Now we have come to the fun part. You have the rough sketches, planned sizes, and your chosen formats, so it’s time to get designing. First, you and your creative team need to decide on the final plan and start sourcing anything that you would need externally, like a video or picture. Then you should keep your copy ready, whether it’s just the CTA or something deeper. As long as you know who your target audience is, this will come naturally. If you can’t decide between a couple of ideas, why not try both! You can either field them or try some live A/B testing.
Then you need to bring all the elements together and design your banner. Depending on the software and its complexity, this may take anything from minutes to days.
Some important things to consider in the design are how effectively you use the space and how your positioning works. Effective usage of negative spacing is a real eye-catcher and can be used in plenty of imaginative ways. If you are doing it like how it should be done, you can make the user look at it. Positioning your various elements is also important. Where will you place your call to action? Do you want the copy placed at the top of the banner or to its right? Do you want to shorten the text to make it look more appealing?
There is no right or wrong answer to these questions as every ad is different. First, ensure whether you and your team are happy with the layout and are proud of the campaign.
This is the most important step overall, as this is where you bring together everything you have been working on. You want the ad to have a good reach among your target audience. Whichever way you and your team is deciding to work, make sure to preview everything, sacrifice the things you love, and make the changes appropriately. Check every little detail, as this is the banner, which will be the key to your campaign’s success. You have to make it demand your audience’s attention and engage them enough to interact with it. If you succeed in this, your campaign can perform perfectly well.
Use Text and Translation
After you have finalized your banner, you need to think of all the places it will appear. If you are just keeping it for your local market, you don’t need to worry about this, but if you are going international with your banner campaign, you should think about the localization.

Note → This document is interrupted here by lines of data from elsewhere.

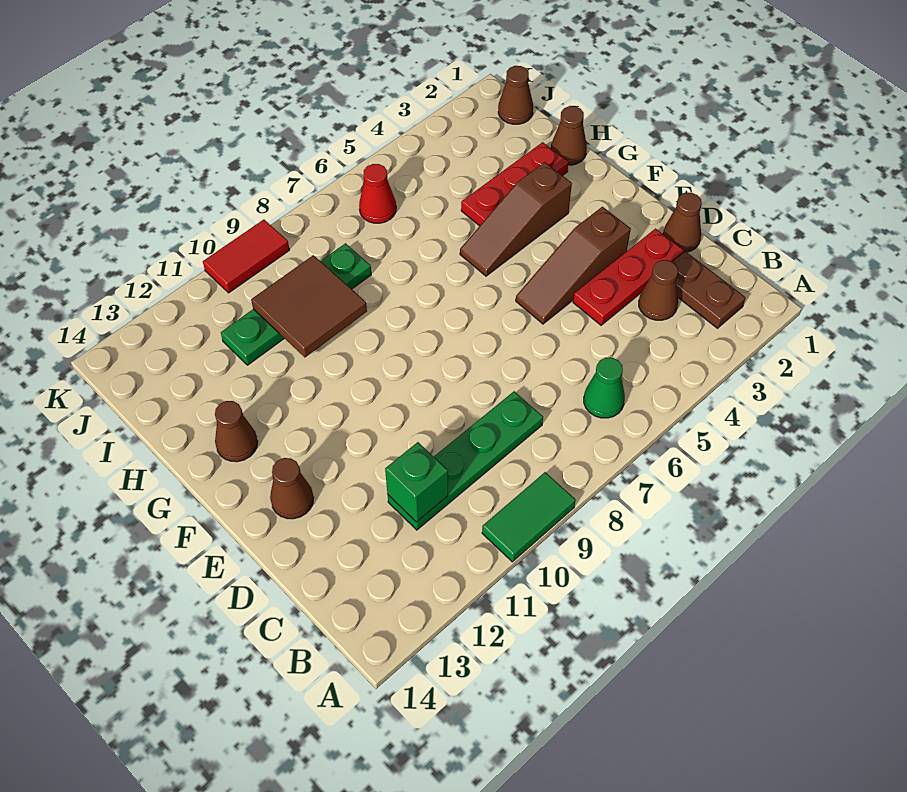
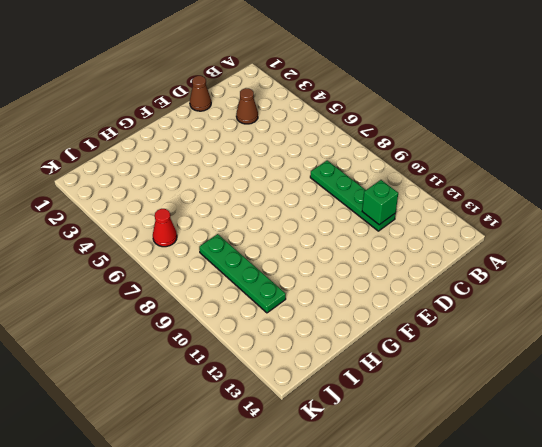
none -> green tile A9:A10 level 1
none -> brown plate B2:C2 level 1
none -> green cone B6 level 1

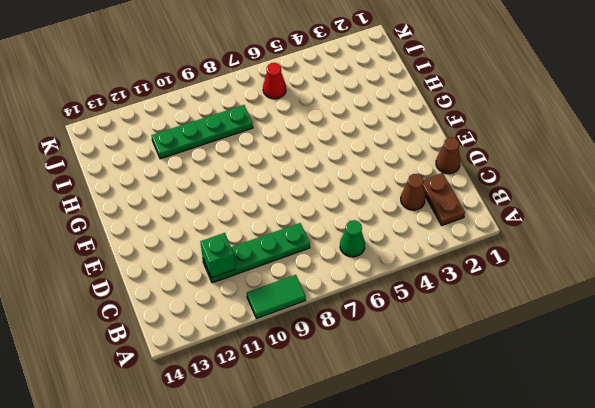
none -> red plate D2:D4 level 1
none -> brown slope E3:E5 level 1 top 3
none -> brown cone E13 level 1

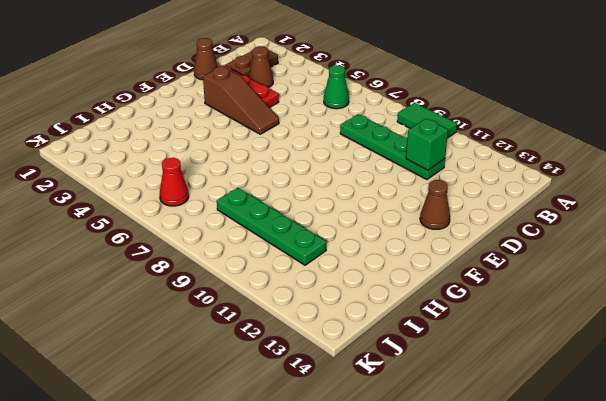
none -> brown slope G3:G5 level 1 top 3
none -> brown cone G13 level 1
none -> brown cone H1 level 1

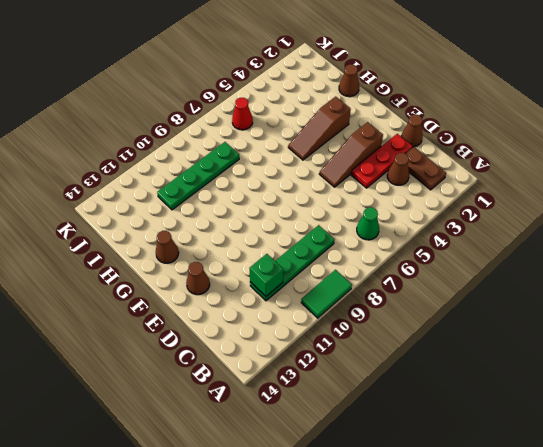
none -> red plate H2:H4 level 1
none -> brown cone J1 level 1
none -> red tile K9:K10 level 1

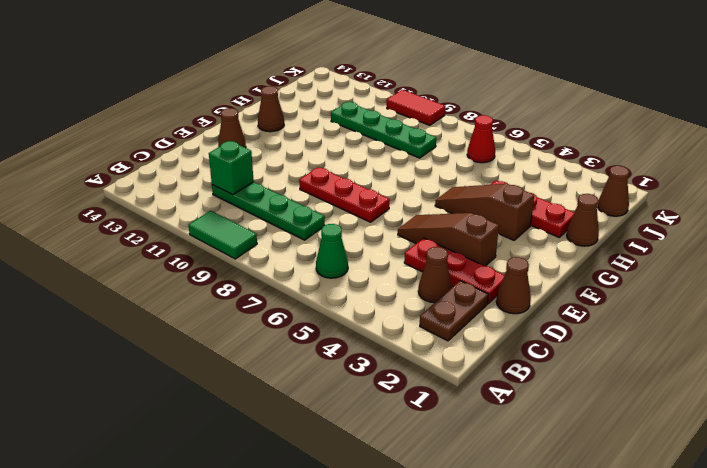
red plate E7:E9 level 1 -> none
none -> brown tile H9:I10 level 2

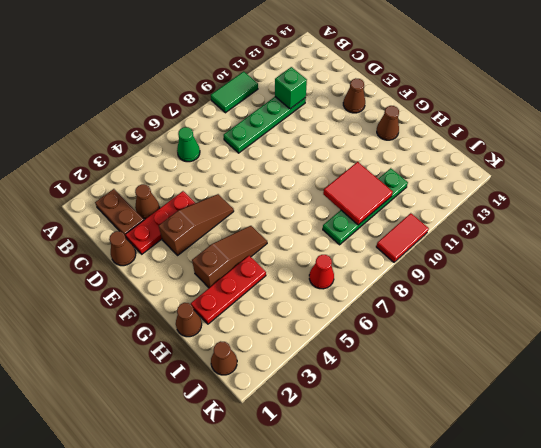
red tile H9:I10 level 2 -> brown tile H9:I10 level 2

This is not as simple as running your copy for translation through Google Translate. Though it’s good, it can’t help you with the nuances of the language, you generally get more of the gist of things than the exact translation, so you would need a translator to get this job done well. This also has a view of design implications. Since the word length may vary from language to language, this can even change an ad’s look, so you need to be mindful of this when you are doing translations.
In case you have got your translations, and if you are not using any dedicated software, that means you have to manually create banners in every size for every word, which is definitely a boring as well as time consuming task. Get software that can scale up your campaigns in all the translated languages within minutes. This makes you concentrate more on the fun part.
Do the final checks
Okay, now you have completed the 98% of the task. Finally, you need to check through the banners and have one last preview before publishing them. If they are working and looking perfectly the way you and your team have envisioned, then it’s the time to get it published. You have plenty of options here, but the creative part is all done and dusted. Now it’s your time to sit back and see how your audience engages with your amazing campaign.